Stored entries:

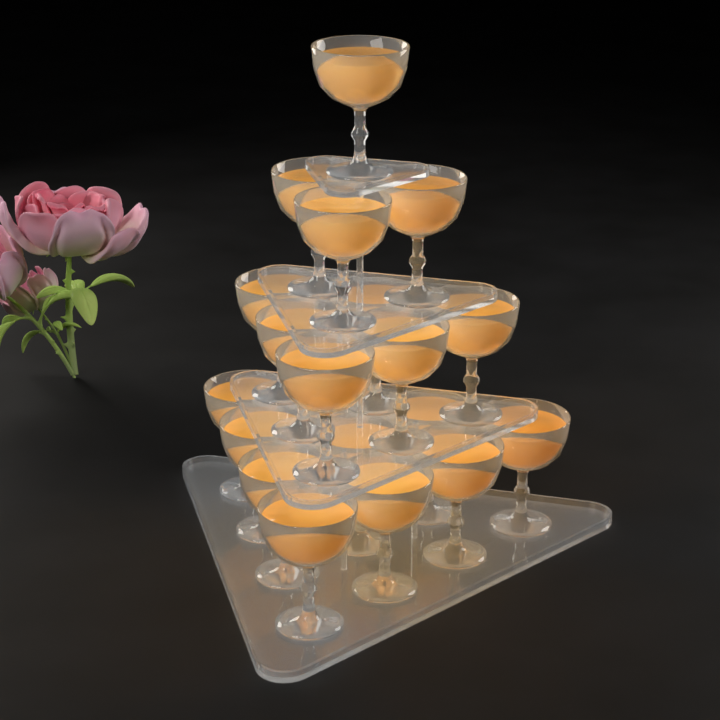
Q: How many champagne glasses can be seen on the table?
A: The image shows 20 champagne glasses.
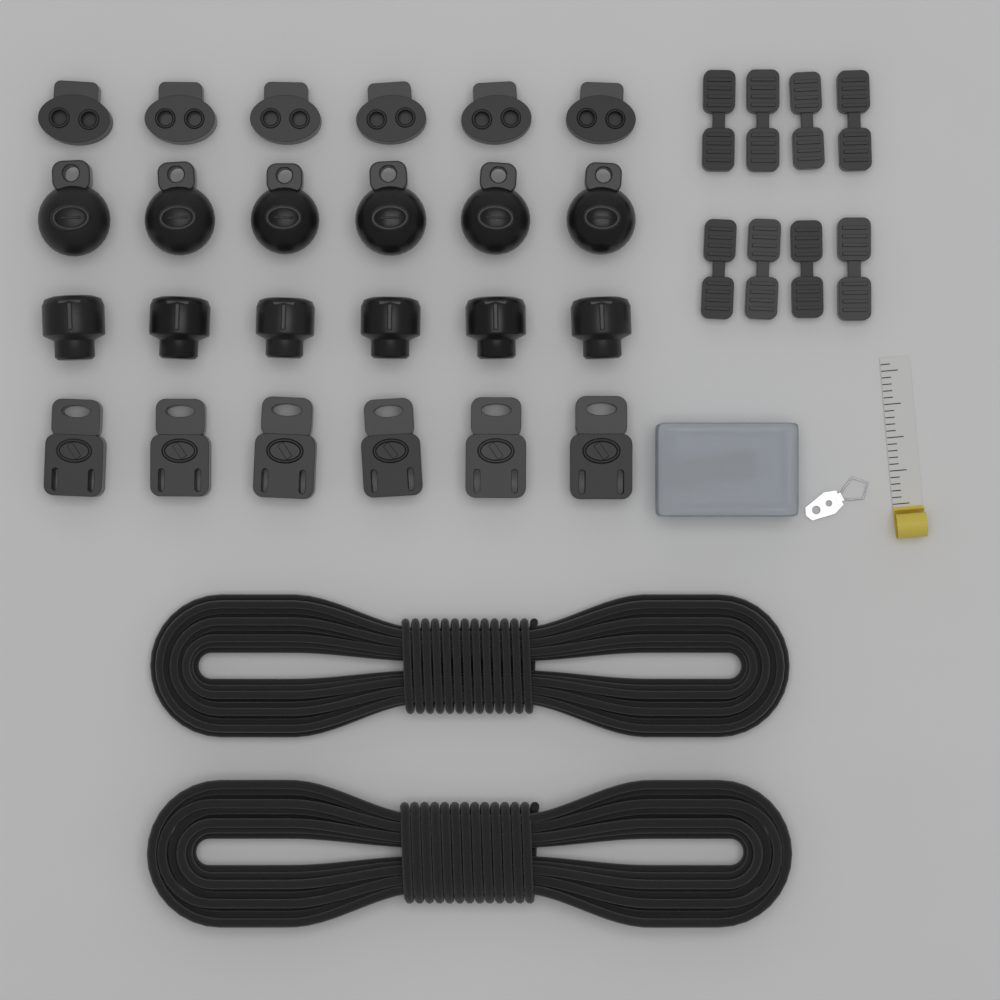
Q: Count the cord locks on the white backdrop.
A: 24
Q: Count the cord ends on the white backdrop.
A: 8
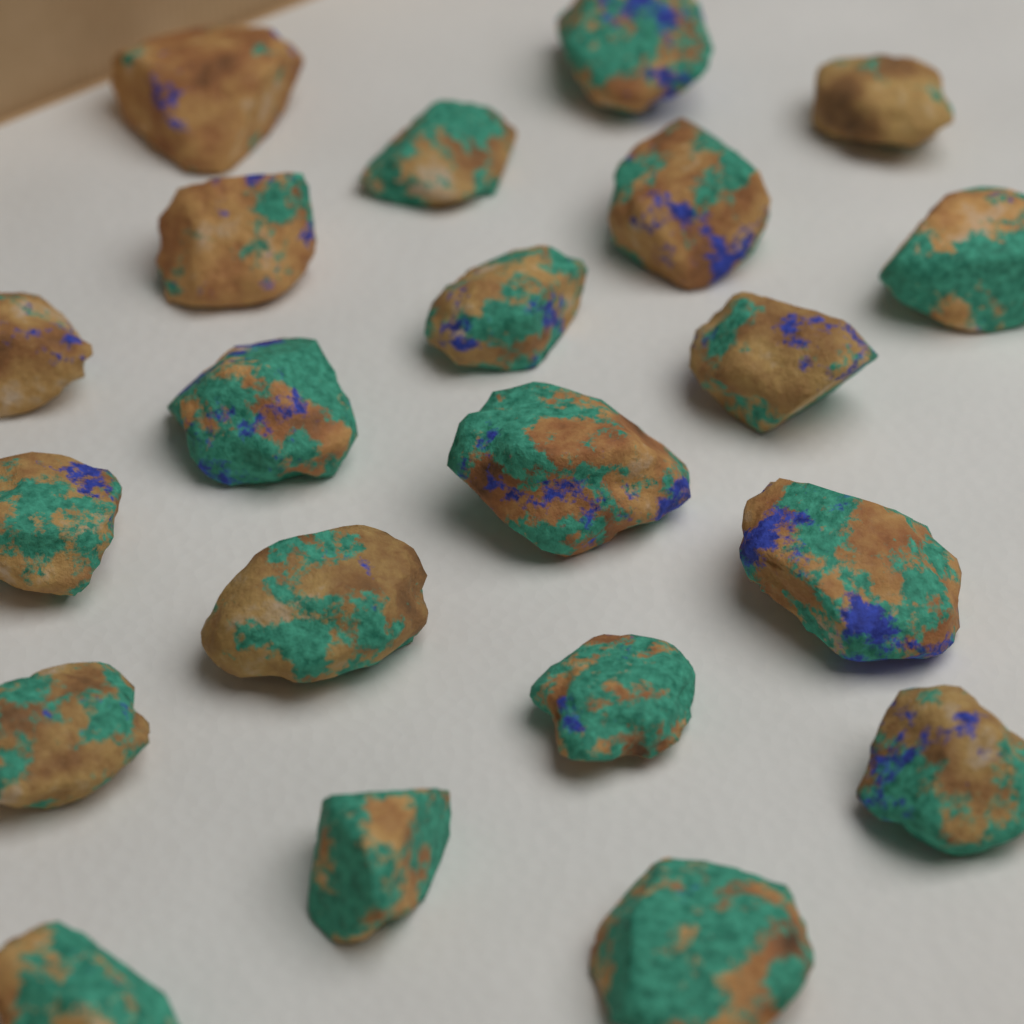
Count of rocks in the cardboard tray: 21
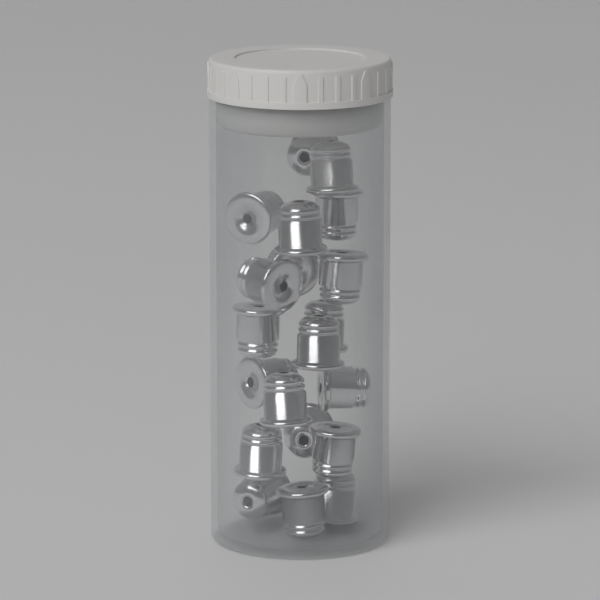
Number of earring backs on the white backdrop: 20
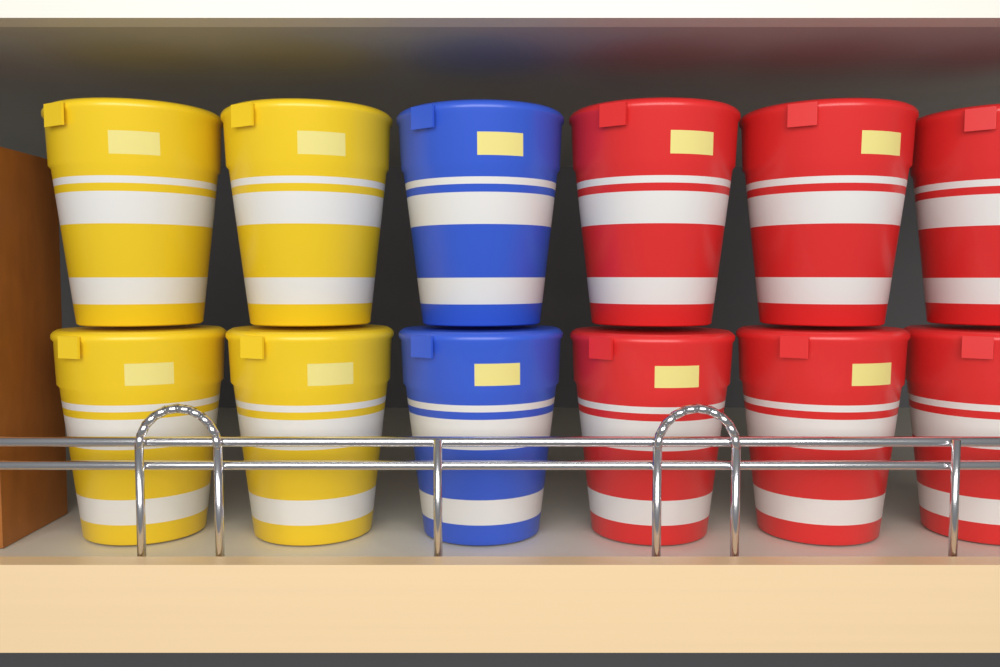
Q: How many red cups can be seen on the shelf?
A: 6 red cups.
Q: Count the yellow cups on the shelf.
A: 4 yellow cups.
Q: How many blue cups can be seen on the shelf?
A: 2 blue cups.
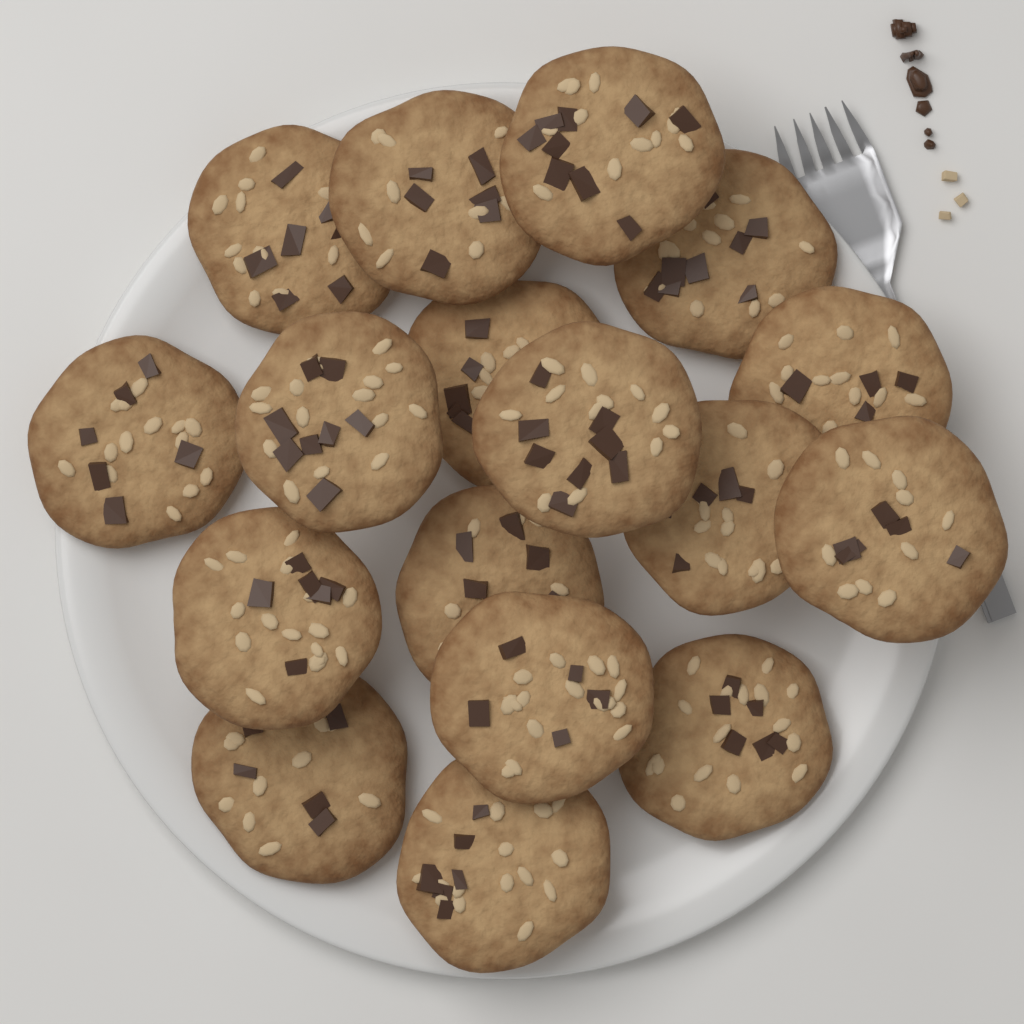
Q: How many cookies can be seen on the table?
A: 17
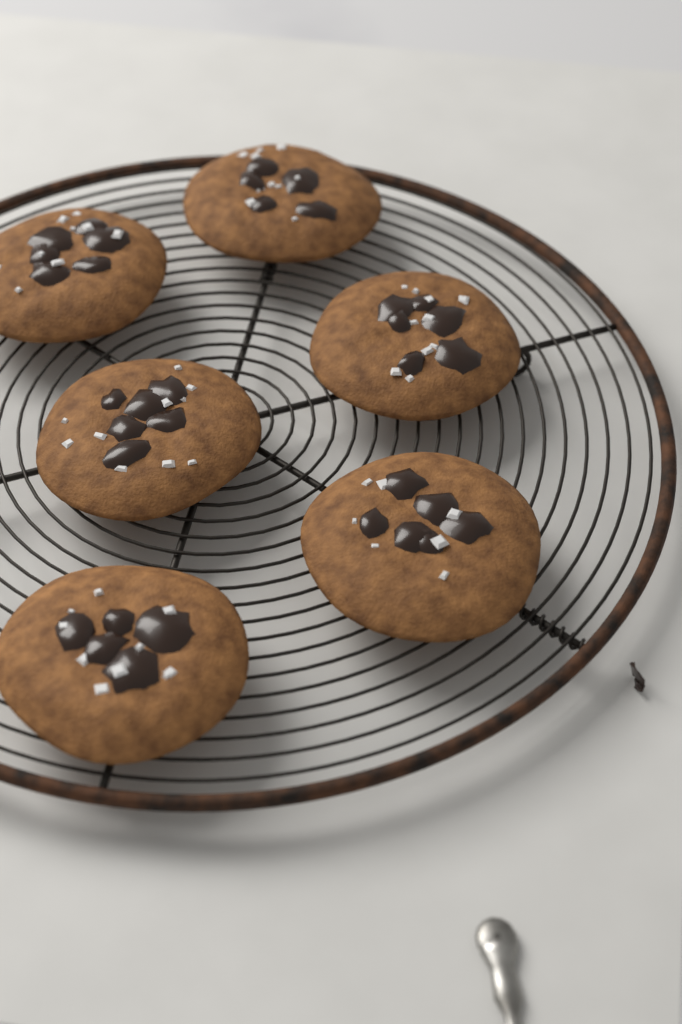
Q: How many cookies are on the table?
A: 6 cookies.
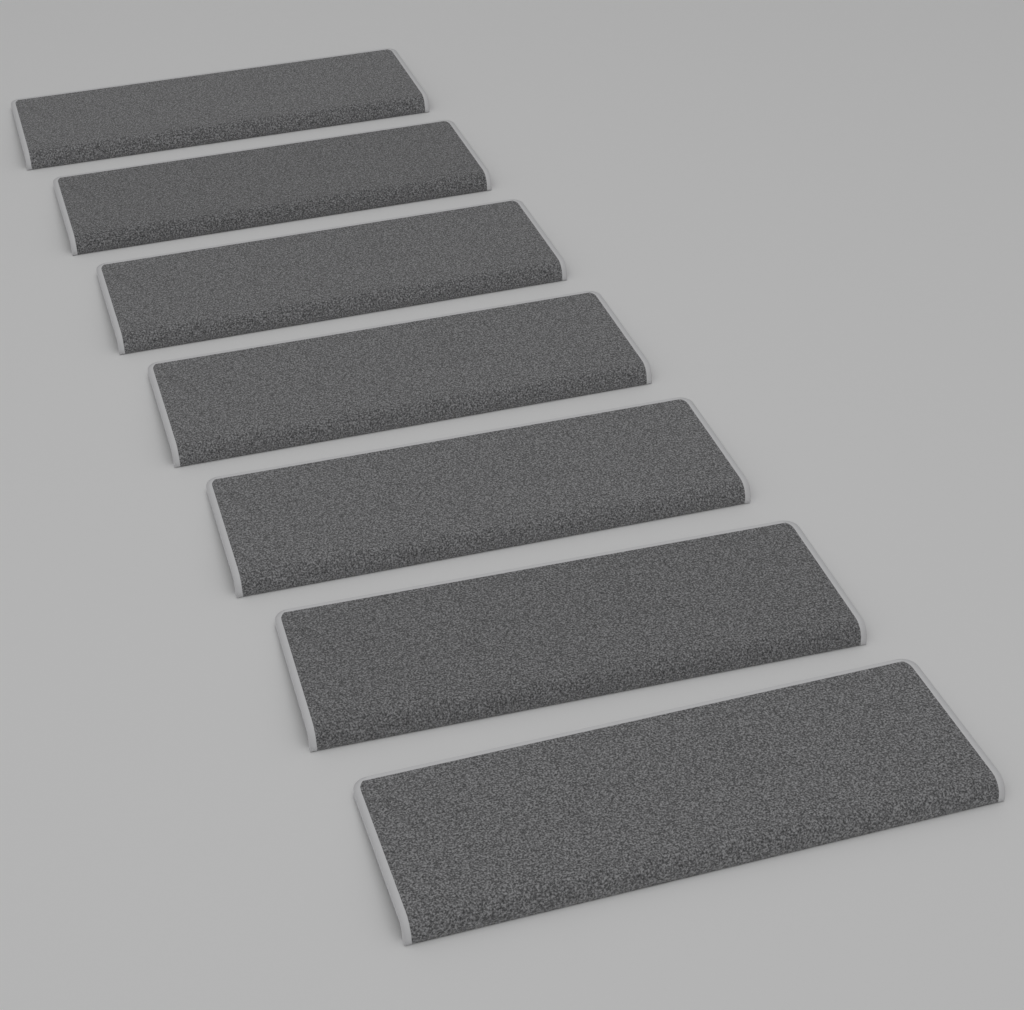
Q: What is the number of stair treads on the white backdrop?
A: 7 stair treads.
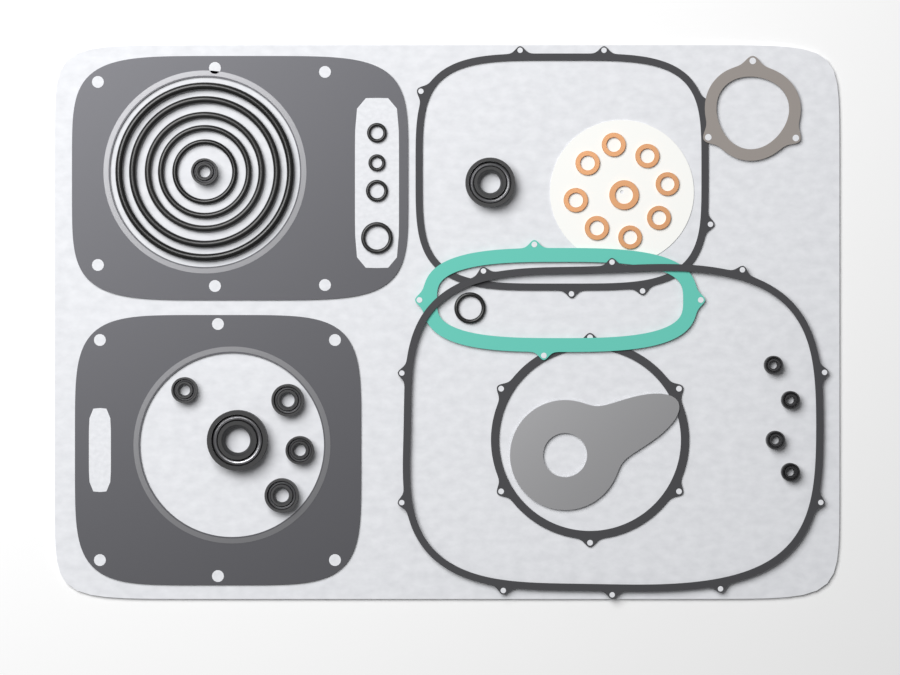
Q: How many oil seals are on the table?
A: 11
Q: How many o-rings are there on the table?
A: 10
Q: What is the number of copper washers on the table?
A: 9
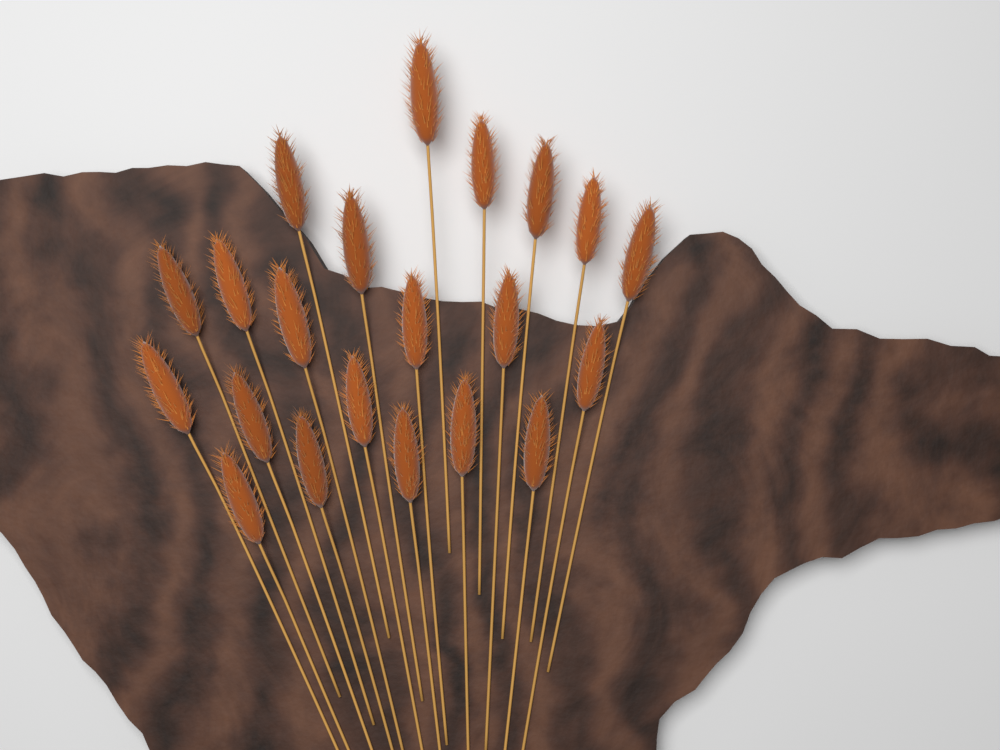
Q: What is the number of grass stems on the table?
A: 21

[WHAT THE TASK REQUIRES] Could you lay out every line of the rows above as a Markdown table with the columns "No." and "Line", skipping blank lines and leaving out the pictures?

[SOLUTION TO THE EXERCISE]
| No. | Line |
|---|---|
| 1 | Q: How many champagne glasses can be seen on the table? |
| 2 | A: The image shows 20 champagne glasses. |
| 3 | Q: Count the cord locks on the white backdrop. |
| 4 | A: 24 |
| 5 | Q: Count the cord ends on the white backdrop. |
| 6 | A: 8 |
| 7 | Count of rocks in the cardboard tray: 21 |
| 8 | Number of earring backs on the white backdrop: 20 |
| 9 | Q: How many red cups can be seen on the shelf? |
| 10 | A: 6 red cups. |
| 11 | Q: Count the yellow cups on the shelf. |
| 12 | A: 4 yellow cups. |
| 13 | Q: How many blue cups can be seen on the shelf? |
| 14 | A: 2 blue cups. |
| 15 | Q: How many cookies can be seen on the table? |
| 16 | A: 17 |
| 17 | Q: How many cookies are on the table? |
| 18 | A: 6 cookies. |
| 19 | Q: What is the number of stair treads on the white backdrop? |
| 20 | A: 7 stair treads. |
| 21 | Q: How many oil seals are on the table? |
| 22 | A: 11 |
| 23 | Q: How many o-rings are there on the table? |
| 24 | A: 10 |
| 25 | Q: What is the number of copper washers on the table? |
| 26 | A: 9 |
| 27 | Q: What is the number of grass stems on the table? |
| 28 | A: 21 |